Against this background, the fact that the Practice Direction expressly and, as I have already found, uncontroversially categorises a claim for credit hire as an example of a claim made for the financial benefit of another person does not, in my view, give birth to a discretion to award costs against a non-party the content of which is any different from that which applies to claims to which the QOCS regime does not apply.

WAS THE RECORDER RIGHT?

40.

It follows from my findings above that I am satisfied that the Learned Recorder applied the right test when exercising his jurisdiction to award costs against Select.

41.

Select, however, go on to complain that the Recorder should have taken into account the fact that the terms of the agreement with Miss Mee were in a form commonly found in credit hire agreements and that direct communications between credit hirer and insurers are standard practice under the ABI general terms of agreement between subscribing insurers and credit hire organisations.
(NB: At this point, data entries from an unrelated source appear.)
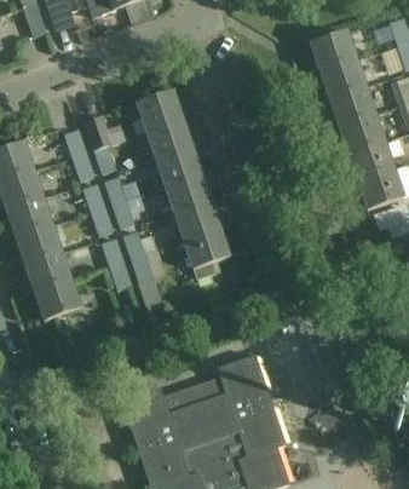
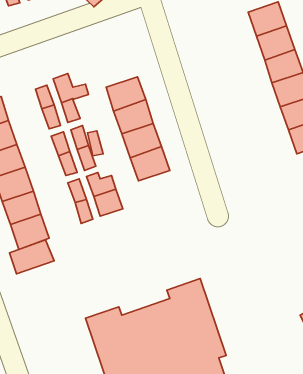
building: [137,91,183,132] -> none
building: [184,229,230,280] -> none
building: none -> [9,240,54,274]

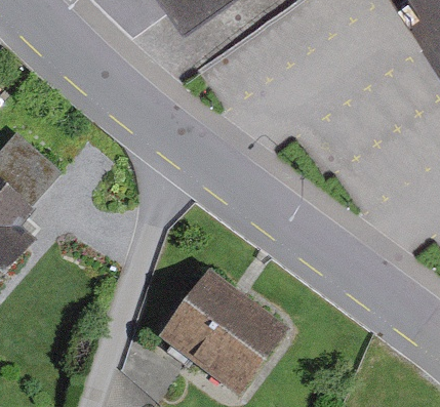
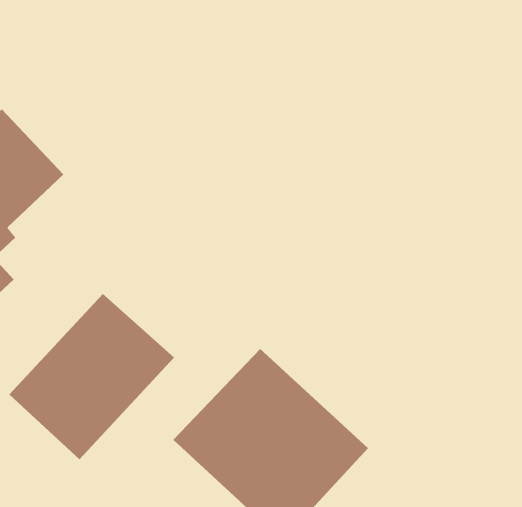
building: none -> [9,293,175,460]

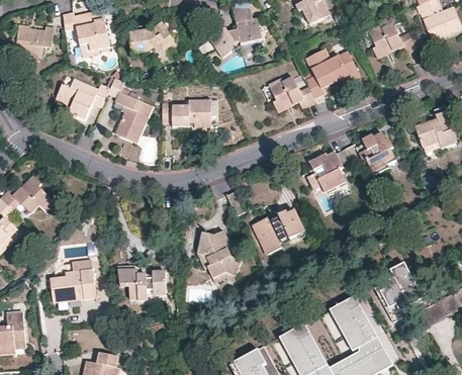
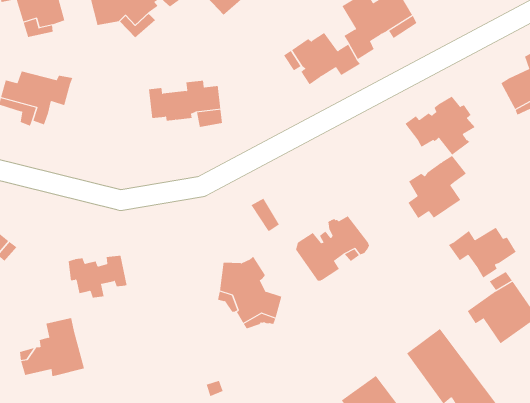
building: [108,77,154,142] -> none
building: [306,147,351,190] -> [408,155,467,219]
building: none -> [448,227,516,278]
building: [127,269,168,298] -> [68,255,127,298]

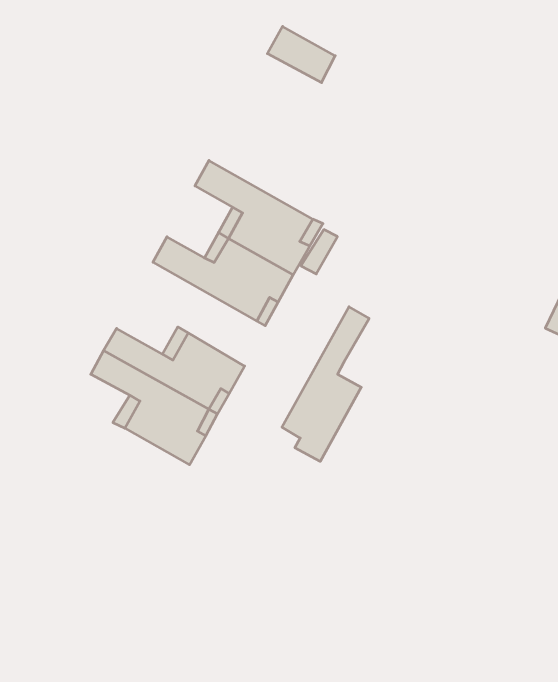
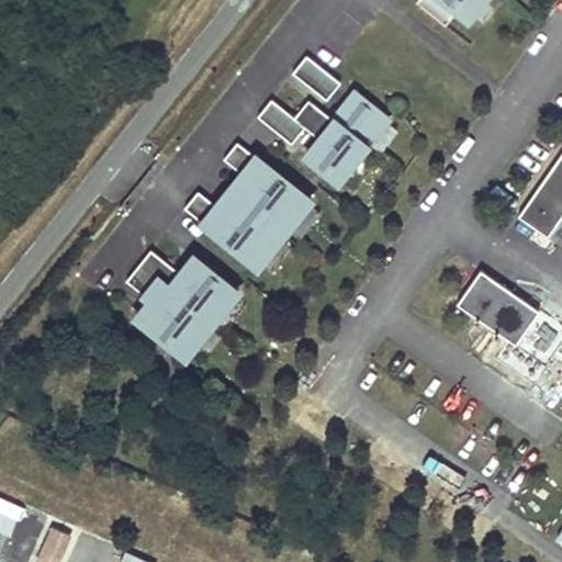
building: none -> [259,97,390,184]
building: [282,307,369,461] -> none

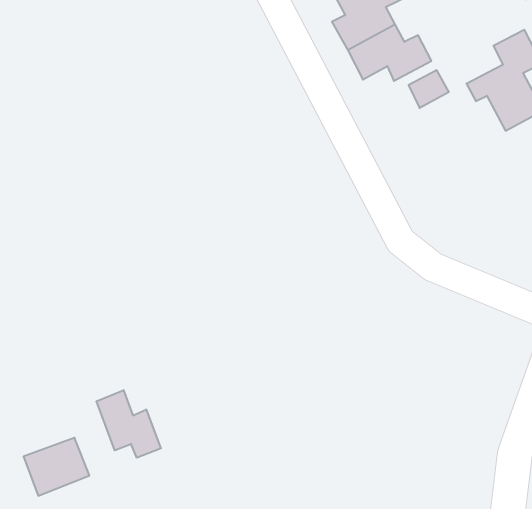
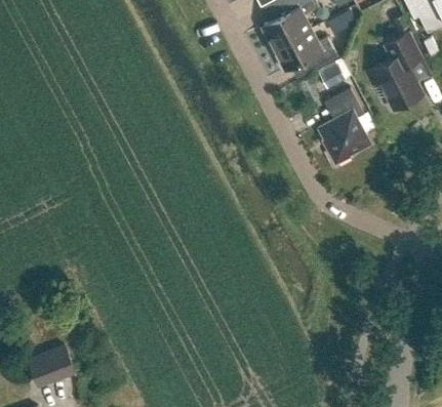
building: none -> [318,88,369,165]
building: [96,390,161,458] -> none

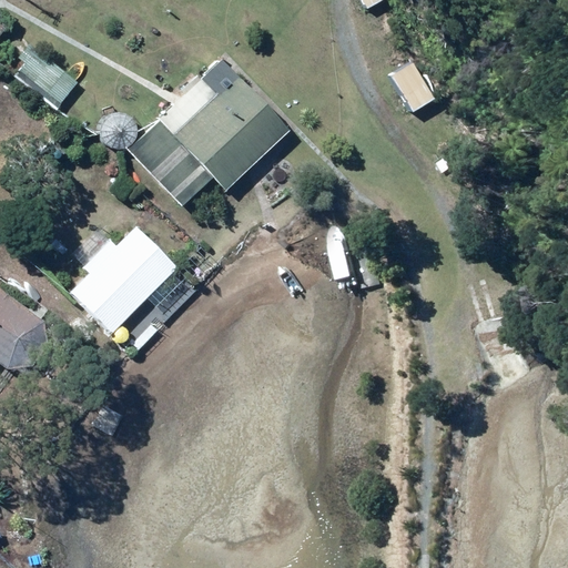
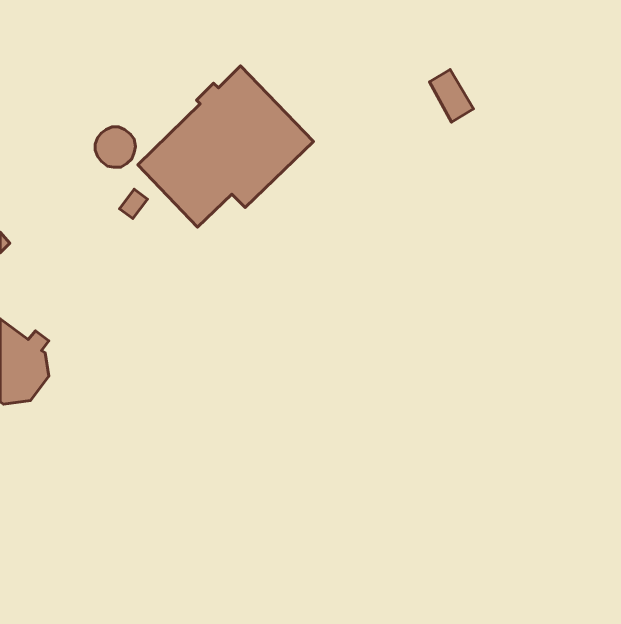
building: [10,44,77,108] -> none
building: [70,225,178,333] -> none

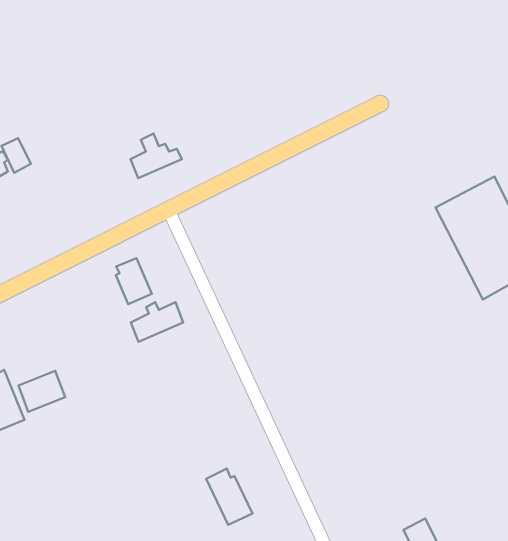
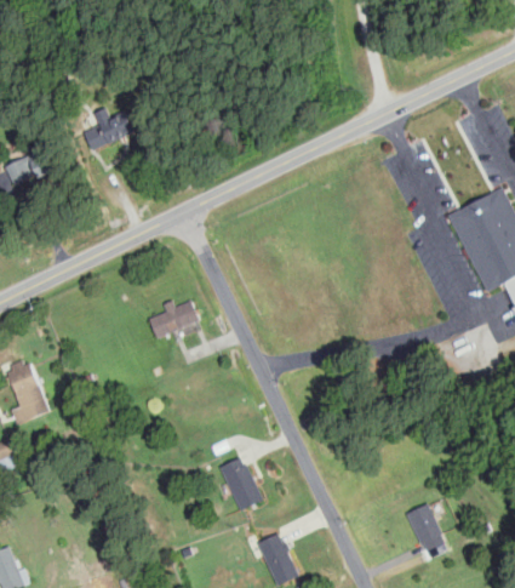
building: [131,133,182,178] -> [85,107,133,149]
building: [116,258,152,304] -> none
building: [18,371,65,412] -> none

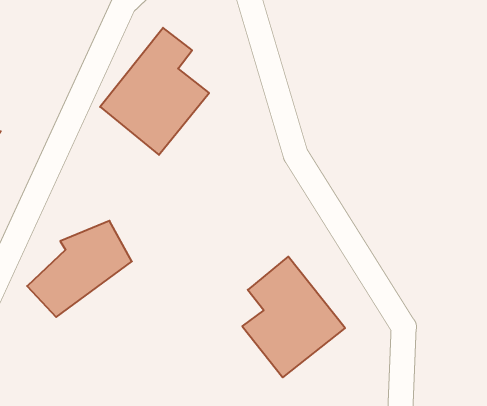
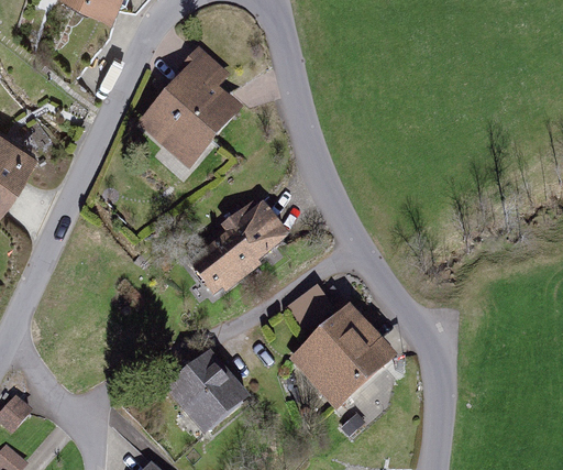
building: [27,221,132,317] -> [185,199,292,298]
building: none -> [168,354,244,431]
However, even if these terms and this practice are to be taken as standard in the industry, this does not provide Select, or for that matter any other credit hire company, immunity from a non-party costs order. To find otherwise would be to re-introduce the concept of the narrow requirement for exceptional circumstances which was firmly rejected by Lord Brown who observed in Dymocks at paragraph 25:

“Although costs orders against non-parties are to be regarded as "exceptional", exceptional in this context means no more than outside the ordinary run of cases where parties pursue or defend claims for their own benefit and at their own expense. The ultimate question in any such "exceptional" case is whether in all the circumstances it is just to make the order. It must be recognised that this is inevitably to some extent a fact-specific jurisdiction and that there will often be a number of different considerations in play, some militating in favour of an order, some against.”

42.

Select go on to contend that there is no evidence that the contractual rights which they enjoyed under the agreement were actually exercised in practice and that the fact that Select approached Esure rather than the claimant’s own solicitors to enquire about the progress of the case would end to suggest they were no exercising control over the litigation.

43.

In my view, these objections lack sufficient force to undermine the Learned Recorder’s conclusions. What modest weight they may have is decisively counterbalanced by the other features in the case. He performed a careful balancing exercise and, in my view, reached a result which not only fell within the broad bounds of his discretion but one which I would probably have reached myself if, hypothetically, I had found some flaw in his approach which would have required me to exercise it afresh.

CONCLUSIONS

44.

In summary, I find as follows:

i)

CPR Part 44.16 does not introduce a bespoke and distinct type of discretion to be exercised in cases falling within the QOCS regime as it applies to non-parties.

ii)

The wording of CPR Part 44.16 is entirely consistent with the way in which the proper approach to the discretion to order costs against a non-party has developed in recent case law.

iii)

PD para 12.2 in so far as it provides that claims for credit hire are made for the financial benefit of a person other than the claimant is uncontroversial and requires no artificial interpretation to save it from the fate of being found to be ultra vires.

iv)

The fact that any given credit hire organisation’s connection with a claim is no greater than is commonly the case does not, without more, provide it with an automatic immunity from a non-party costs order. There is no room for the argument that it is a prerequisite to the making of such an order that such involvement be exceptional.

45.

It follows that this appeal is dismissed.